There has been a lot of documentation regarding the forehead gland and its use for communication purposes. The forehead glands secrete an oily substance which darkens the area on the frontal lobe portion between the antlers which is darker and more noticeable on mature bucks. This purpose of the forehead gland is two-fold. Some biologists feel it is mostly used for marking purposes when making rubs on trees. The oily secretion from the forehead glands contain a particular olfactory genetic calling card that indicates social status and hierarchy amongst the other bucks and does. Typically, a buck higher in the pecking order will make rubs with more frequency to announce his presence and stature. It has been said that the pheromones contained within the forehead gland are used to “kick start” or “announce” the coming of the rut. The forehead gland is just another gland a buck uses to leave his individual scent on a rub or overhanging branch at a scrape. Interestingly, over the years, I have witnessed does investigating and licking the area of a rub that a buck has worked over with his forehead glands as well.

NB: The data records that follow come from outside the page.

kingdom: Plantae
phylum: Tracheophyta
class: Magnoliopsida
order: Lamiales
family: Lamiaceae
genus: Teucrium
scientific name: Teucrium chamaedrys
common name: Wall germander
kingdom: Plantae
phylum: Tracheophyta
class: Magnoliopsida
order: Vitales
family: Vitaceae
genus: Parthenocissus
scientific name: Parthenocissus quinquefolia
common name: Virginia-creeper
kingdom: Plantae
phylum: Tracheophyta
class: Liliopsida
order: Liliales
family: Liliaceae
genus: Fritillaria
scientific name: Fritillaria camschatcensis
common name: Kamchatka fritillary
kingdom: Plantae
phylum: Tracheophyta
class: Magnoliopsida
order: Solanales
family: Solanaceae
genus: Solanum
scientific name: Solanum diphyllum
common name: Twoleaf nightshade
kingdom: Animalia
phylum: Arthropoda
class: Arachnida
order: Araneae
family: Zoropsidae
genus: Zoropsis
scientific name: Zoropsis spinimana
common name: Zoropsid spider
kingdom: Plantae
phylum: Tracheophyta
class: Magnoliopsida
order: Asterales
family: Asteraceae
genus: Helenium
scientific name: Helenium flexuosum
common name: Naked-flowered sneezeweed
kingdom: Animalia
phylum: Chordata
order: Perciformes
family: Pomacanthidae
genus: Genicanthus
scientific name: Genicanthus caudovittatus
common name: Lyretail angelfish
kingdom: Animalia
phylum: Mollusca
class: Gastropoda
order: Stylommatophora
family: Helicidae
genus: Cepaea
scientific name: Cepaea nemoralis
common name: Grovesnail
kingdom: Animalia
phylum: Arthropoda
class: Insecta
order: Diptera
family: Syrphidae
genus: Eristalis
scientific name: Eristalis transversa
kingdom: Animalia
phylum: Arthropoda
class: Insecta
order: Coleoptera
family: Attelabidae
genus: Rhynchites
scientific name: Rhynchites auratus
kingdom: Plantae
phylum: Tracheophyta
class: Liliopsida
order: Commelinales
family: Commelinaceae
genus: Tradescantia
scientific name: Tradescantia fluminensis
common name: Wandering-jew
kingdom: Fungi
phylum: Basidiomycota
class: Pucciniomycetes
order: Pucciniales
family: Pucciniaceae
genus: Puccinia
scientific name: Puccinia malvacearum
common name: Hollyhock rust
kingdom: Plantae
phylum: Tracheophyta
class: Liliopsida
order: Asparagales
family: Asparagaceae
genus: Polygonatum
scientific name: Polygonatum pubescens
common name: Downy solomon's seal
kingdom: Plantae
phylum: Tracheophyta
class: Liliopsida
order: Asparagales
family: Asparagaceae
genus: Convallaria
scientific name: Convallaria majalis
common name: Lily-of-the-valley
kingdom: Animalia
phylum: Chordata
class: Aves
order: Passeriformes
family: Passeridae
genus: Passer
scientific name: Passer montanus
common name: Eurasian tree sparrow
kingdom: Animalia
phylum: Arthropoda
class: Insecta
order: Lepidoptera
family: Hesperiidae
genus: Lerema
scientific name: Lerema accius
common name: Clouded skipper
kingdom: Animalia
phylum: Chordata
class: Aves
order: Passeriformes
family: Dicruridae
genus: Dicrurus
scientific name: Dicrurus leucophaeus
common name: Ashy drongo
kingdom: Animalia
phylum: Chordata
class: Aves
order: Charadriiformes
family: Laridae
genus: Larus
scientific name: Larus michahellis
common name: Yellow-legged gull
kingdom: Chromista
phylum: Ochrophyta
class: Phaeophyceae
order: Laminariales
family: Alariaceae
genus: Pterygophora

As you can see by now, a rub is “alive” with a variety of pheromone odors left by each gland. But a buck is not finished leaving glandular pheromone scent markings on a rub – not yet. Finally, he will actively rub with his preorbital, or lachrymal, glands that are tear ducts located in the front of the deer’s eyes. There are sebaceous and sudoriferous glands located at the rim of the preorbital. The sebaceous glands produce a fatty substance called sebum that lubricate the area and keeps it from drying out. The sudoriferous glands produce scent or pheromone.

I have seen countless bucks rub trees, brush, branches, and other vegetation while angling their heads to make sure their preorbital gland made contact with what they were rubbing. I can only assume that they did this with purpose to leave a pheromone at the spot they rubbed with their preorbital gland. I have noticed this on numerous occasions when seeing a buck make a rub. I have also seen it when a buck makes a scrape and then carefully rubs, licks, chews, and passes his preorbital glands on an overhanging branch.

So, there you have it – the real facts about what a rub represents in the world of the whitetail. It is most definitely a visual and scent laden signpost to communicate a variety of messages to other bucks and does by the deer making the rub and those who refresh it.

It should be noted here that the long-held belief that a buck makes a rub and he is the only one to check it or refresh it with scent. All rubs and scrapes are checked and sometimes refreshed by both other bucks and does. They do so to leave their personal pheromone messages as well.

That is why making a mock rub is a tactic worth taking the time to do. It is a significant strategy that when made correctly, will attract both bucks and does (mostly bucks) through their instinctive behaviors. Once a passing deer sees and smells a rub or scrape that has an odor that is not its own – they are naturally drawn to it. But only if the scents you use on the mock rub are used sparingly. If you use too much scent it will smell unnatural and either makes the buck act cautiously as he approaches it or even has him turn away from it and walk off.